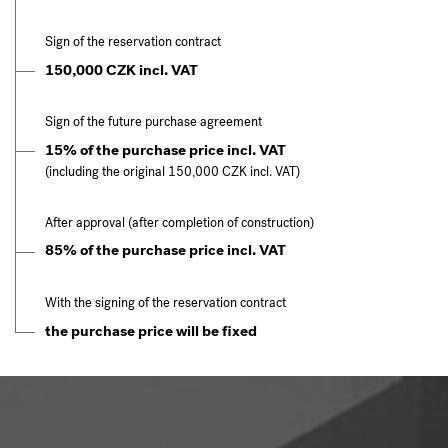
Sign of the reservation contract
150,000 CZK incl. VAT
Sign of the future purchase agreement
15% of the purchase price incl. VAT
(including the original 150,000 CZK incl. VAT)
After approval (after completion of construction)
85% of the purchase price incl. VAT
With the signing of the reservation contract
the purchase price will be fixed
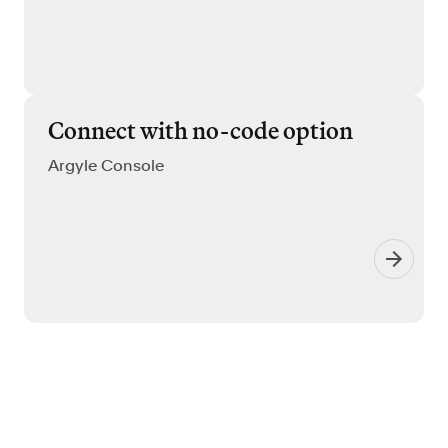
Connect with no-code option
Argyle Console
• • •
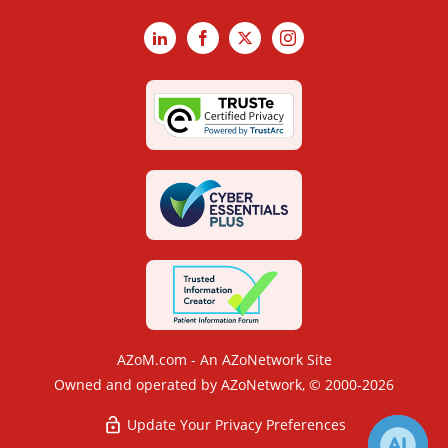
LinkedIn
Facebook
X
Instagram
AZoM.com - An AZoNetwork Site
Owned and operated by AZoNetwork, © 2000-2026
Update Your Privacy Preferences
• • •
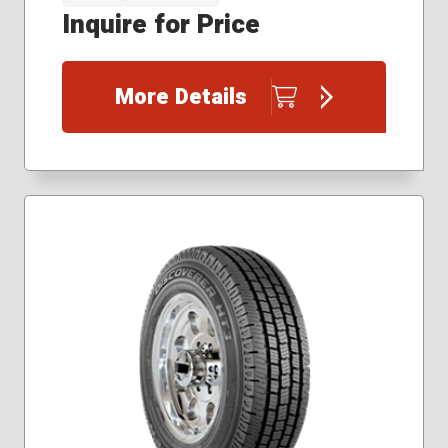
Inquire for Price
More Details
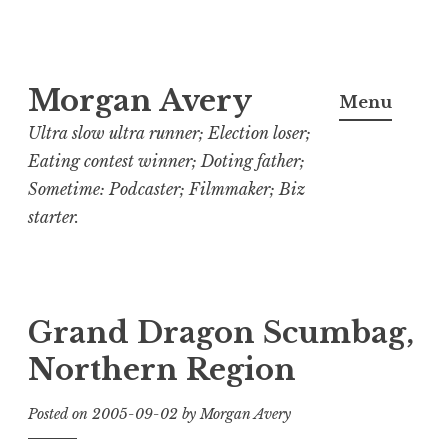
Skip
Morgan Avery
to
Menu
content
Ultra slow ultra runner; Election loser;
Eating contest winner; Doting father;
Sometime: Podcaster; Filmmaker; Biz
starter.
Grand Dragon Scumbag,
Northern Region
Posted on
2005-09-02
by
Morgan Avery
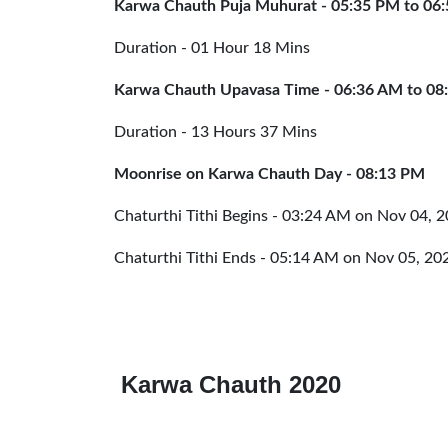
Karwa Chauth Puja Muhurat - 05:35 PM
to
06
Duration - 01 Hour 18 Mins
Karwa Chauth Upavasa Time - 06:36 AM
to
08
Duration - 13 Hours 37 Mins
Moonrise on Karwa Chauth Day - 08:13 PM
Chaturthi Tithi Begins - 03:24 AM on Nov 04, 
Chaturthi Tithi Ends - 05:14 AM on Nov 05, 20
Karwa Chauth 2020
• • •
## Exercise goal
For the word "contract", state the number of lines in the listing that contain it and nothing further.

## Response to this task
2